**Your objective**
From the line that contains "right wrist: (448, 274)" to the last line of the entries, set down each line exactly as written, both ends included, with nothing else.

Stored entries:
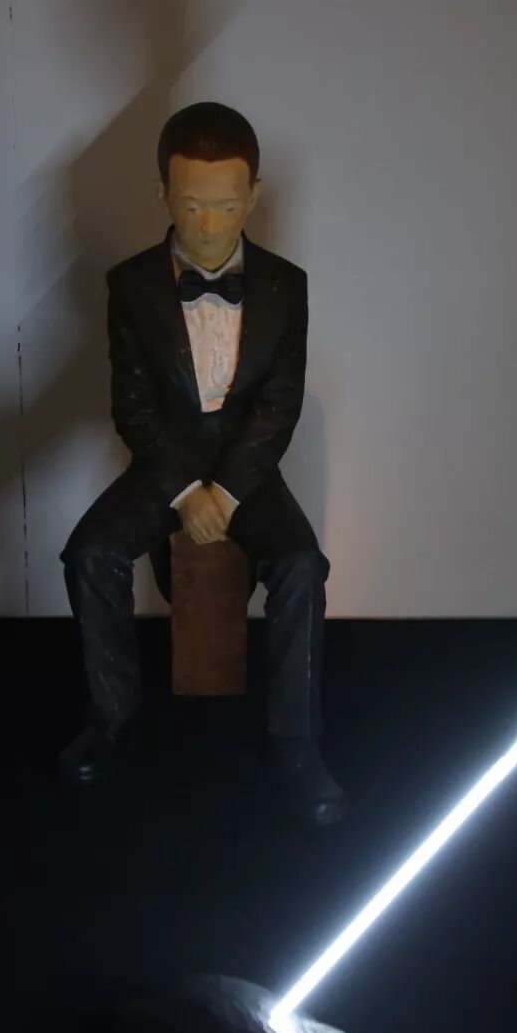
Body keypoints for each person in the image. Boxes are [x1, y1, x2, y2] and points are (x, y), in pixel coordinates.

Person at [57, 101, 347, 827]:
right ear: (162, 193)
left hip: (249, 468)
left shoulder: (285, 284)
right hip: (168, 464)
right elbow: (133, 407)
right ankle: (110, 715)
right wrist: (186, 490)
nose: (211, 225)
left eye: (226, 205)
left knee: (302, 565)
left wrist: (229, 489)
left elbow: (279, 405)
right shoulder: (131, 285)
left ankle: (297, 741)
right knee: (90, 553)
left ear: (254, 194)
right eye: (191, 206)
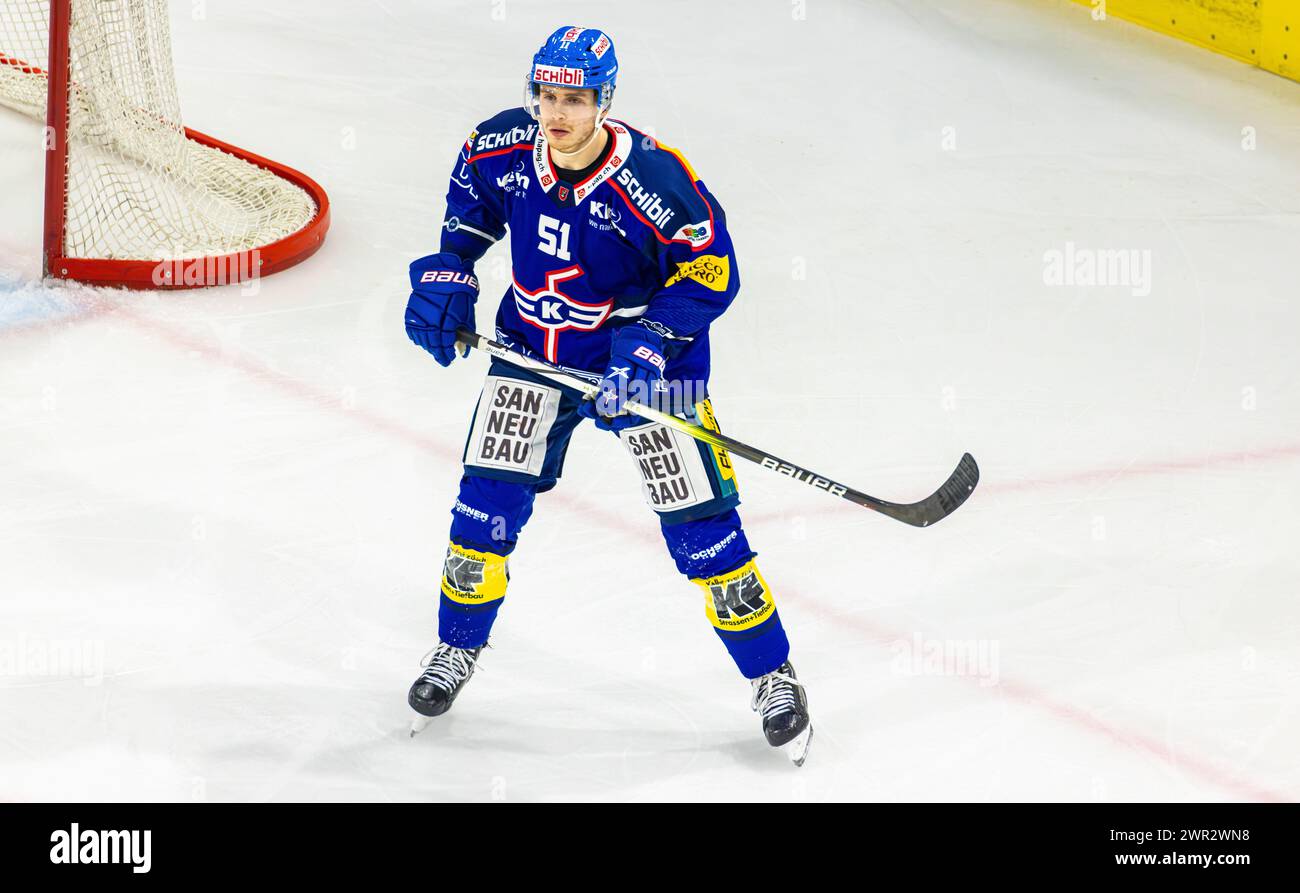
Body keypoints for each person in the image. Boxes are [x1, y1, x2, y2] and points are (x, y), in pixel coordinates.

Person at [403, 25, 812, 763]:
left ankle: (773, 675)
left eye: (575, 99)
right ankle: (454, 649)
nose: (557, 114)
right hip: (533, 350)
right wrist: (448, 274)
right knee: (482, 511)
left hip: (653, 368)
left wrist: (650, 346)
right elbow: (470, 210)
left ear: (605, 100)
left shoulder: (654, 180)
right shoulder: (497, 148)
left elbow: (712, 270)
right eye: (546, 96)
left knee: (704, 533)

**Problem solution**
right wrist: (448, 274)
right knee: (482, 511)
left hip: (653, 368)
left wrist: (650, 346)
right elbow: (470, 210)
left ear: (605, 100)
left shoulder: (654, 180)
right shoulder: (497, 148)
left elbow: (712, 270)
right eye: (546, 96)
left knee: (704, 533)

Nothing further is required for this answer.